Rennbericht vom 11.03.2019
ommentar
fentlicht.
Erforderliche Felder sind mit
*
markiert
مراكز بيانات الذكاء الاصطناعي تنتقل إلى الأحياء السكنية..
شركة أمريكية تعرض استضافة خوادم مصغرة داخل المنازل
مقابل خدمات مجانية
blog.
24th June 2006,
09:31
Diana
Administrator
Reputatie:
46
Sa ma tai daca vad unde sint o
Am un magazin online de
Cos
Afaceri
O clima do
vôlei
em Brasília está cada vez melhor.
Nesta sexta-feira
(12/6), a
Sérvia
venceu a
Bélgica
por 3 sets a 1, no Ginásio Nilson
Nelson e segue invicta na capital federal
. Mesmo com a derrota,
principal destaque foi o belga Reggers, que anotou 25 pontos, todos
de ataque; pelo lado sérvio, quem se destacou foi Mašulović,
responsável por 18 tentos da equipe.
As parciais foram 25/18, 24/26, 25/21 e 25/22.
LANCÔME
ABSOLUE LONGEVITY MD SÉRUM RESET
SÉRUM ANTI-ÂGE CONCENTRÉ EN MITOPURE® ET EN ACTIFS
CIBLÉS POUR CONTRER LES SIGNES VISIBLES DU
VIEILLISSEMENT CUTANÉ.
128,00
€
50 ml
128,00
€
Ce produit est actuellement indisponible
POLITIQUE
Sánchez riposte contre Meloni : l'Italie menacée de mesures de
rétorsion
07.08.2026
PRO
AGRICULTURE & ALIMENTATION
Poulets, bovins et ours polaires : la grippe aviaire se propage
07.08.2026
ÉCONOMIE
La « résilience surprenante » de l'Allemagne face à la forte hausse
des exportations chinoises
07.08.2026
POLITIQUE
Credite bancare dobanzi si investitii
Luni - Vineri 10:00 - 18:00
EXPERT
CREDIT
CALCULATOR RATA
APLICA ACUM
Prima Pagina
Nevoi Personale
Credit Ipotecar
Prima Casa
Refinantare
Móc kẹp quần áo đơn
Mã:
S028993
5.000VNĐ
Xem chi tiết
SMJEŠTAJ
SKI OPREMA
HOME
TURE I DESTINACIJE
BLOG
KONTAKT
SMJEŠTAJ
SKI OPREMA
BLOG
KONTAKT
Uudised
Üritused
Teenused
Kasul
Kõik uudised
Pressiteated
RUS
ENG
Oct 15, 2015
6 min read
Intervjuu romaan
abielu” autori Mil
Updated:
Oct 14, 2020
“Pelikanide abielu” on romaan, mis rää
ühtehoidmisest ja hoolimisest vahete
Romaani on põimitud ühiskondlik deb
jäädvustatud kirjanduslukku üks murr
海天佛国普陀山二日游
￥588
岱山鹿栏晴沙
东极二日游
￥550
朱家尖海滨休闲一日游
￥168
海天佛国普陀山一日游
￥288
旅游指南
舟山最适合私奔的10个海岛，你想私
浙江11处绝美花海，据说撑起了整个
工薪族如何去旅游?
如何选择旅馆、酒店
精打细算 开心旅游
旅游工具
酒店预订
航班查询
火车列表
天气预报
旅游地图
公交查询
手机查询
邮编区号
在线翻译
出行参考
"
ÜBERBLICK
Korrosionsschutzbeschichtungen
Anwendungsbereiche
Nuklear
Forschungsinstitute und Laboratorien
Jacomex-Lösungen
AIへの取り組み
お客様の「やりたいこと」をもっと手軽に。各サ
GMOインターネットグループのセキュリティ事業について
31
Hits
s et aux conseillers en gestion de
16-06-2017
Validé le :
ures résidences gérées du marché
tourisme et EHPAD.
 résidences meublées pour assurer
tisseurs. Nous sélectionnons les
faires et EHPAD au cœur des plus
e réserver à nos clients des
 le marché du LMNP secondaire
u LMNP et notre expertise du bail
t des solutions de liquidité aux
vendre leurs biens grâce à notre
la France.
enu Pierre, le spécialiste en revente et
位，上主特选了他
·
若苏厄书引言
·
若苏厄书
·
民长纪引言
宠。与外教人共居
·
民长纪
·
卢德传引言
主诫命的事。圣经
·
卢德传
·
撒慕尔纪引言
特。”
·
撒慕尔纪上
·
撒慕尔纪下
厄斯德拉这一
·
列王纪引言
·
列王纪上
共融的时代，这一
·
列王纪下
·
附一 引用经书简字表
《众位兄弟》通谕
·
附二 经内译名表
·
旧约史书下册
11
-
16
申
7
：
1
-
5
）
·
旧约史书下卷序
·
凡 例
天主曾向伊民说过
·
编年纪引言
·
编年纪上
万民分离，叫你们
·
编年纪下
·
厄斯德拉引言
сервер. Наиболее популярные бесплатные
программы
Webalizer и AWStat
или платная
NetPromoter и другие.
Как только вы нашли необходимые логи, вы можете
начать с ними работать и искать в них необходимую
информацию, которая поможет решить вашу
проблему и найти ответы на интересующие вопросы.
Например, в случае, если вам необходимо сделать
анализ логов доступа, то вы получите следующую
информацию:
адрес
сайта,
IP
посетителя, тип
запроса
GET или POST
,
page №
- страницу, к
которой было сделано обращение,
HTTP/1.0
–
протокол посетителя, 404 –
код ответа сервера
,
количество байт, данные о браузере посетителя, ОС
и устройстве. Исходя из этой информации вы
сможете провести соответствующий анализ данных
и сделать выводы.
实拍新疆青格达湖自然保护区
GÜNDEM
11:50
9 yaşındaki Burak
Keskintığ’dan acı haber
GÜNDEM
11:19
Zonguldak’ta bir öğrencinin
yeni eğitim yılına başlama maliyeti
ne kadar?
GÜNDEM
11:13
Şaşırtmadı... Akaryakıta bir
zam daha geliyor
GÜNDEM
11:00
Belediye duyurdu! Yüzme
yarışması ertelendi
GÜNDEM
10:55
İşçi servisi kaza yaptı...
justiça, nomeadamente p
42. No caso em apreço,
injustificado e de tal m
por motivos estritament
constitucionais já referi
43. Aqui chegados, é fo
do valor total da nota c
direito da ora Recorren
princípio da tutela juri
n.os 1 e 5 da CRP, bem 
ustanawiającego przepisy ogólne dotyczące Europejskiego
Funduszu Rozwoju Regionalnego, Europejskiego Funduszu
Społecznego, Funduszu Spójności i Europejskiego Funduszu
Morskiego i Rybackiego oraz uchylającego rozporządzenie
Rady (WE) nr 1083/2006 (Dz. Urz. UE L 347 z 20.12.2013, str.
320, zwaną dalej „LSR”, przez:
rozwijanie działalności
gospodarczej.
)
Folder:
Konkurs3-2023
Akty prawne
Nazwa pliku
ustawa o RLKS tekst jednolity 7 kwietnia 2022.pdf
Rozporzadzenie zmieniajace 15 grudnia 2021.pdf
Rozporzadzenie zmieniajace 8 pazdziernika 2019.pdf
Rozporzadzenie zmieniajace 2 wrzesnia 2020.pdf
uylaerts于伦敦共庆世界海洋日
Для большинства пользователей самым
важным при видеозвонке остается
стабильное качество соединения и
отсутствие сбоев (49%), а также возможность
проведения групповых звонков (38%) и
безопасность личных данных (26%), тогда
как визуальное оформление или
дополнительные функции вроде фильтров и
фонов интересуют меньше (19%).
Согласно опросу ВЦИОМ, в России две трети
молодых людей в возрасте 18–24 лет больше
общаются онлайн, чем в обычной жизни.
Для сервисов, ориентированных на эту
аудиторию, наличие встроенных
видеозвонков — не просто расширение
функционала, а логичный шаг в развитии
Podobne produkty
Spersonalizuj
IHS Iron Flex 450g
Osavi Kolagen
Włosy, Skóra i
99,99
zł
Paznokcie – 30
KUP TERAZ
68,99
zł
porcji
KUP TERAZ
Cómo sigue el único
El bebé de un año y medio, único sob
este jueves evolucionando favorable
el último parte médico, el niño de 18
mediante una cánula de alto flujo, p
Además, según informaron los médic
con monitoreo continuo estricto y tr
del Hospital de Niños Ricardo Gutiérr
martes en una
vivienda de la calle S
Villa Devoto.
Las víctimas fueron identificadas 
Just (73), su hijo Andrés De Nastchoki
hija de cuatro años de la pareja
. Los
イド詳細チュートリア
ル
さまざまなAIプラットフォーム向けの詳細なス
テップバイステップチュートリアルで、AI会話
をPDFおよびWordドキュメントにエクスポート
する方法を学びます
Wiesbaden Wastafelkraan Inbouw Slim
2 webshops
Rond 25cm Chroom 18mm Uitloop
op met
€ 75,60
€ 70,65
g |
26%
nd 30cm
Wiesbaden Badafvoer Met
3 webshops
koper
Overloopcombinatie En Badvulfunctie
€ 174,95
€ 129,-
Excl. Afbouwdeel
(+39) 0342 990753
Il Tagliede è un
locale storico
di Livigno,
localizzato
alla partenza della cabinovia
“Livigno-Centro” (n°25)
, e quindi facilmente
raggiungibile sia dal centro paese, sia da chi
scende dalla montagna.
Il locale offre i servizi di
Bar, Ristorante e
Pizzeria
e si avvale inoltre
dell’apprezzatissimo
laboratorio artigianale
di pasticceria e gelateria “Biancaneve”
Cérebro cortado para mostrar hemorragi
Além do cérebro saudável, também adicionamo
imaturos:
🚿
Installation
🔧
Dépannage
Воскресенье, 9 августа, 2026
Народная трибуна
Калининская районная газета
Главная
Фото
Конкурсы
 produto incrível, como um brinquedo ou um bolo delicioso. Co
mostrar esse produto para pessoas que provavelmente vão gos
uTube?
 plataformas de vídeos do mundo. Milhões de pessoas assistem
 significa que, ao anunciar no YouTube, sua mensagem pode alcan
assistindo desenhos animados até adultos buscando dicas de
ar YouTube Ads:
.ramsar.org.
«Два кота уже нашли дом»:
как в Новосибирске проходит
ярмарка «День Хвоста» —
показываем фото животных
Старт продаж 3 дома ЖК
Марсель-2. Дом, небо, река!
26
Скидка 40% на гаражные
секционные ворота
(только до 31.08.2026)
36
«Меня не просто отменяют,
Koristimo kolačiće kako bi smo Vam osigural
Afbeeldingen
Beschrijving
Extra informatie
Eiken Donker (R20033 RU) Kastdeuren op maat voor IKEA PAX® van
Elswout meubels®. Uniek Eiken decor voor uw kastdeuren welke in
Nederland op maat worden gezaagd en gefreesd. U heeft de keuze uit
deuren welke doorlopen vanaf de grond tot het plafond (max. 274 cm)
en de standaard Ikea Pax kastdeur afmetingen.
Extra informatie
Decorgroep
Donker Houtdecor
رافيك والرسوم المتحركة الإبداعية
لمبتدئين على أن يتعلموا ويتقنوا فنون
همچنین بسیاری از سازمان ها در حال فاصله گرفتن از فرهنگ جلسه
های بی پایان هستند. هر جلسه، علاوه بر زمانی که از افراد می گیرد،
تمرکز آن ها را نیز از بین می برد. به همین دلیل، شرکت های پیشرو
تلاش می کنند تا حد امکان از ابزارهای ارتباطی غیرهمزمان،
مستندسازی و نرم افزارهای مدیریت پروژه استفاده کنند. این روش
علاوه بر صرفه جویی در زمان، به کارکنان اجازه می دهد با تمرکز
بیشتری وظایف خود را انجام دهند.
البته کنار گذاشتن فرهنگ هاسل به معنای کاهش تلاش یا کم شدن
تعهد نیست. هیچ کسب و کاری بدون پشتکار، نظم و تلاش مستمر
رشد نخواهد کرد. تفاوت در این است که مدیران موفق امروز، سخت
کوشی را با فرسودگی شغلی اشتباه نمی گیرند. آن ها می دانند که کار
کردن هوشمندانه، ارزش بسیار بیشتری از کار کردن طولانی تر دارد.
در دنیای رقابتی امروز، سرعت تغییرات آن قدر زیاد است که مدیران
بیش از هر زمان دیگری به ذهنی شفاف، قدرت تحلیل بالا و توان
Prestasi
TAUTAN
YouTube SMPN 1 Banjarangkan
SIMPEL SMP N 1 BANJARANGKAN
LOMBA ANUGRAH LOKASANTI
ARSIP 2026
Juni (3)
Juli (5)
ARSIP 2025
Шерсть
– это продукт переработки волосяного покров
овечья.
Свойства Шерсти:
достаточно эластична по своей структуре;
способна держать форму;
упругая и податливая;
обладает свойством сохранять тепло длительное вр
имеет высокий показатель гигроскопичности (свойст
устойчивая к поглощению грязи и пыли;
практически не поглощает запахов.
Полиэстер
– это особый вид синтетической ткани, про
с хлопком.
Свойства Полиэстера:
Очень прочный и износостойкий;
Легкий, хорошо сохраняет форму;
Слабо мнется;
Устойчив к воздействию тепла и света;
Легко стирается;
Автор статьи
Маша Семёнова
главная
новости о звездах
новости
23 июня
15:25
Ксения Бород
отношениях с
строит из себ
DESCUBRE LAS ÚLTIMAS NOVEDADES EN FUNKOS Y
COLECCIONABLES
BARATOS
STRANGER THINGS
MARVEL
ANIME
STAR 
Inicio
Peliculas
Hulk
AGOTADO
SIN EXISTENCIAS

◆ What the task requires ◆
From the opening line of the data above through the line holding "por 3 sets a 1, no Ginásio Nilson", give every line again exactly as it stands.

◆ Expected answer ◆
Rennbericht vom 11.03.2019
ommentar
fentlicht.
Erforderliche Felder sind mit
*
markiert
مراكز بيانات الذكاء الاصطناعي تنتقل إلى الأحياء السكنية..
شركة أمريكية تعرض استضافة خوادم مصغرة داخل المنازل
مقابل خدمات مجانية
blog.
24th June 2006,
09:31
Diana
Administrator
Reputatie:
46
Sa ma tai daca vad unde sint o
Am un magazin online de
Cos
Afaceri
O clima do
vôlei
em Brasília está cada vez melhor.
Nesta sexta-feira
(12/6), a
Sérvia
venceu a
Bélgica
por 3 sets a 1, no Ginásio Nilson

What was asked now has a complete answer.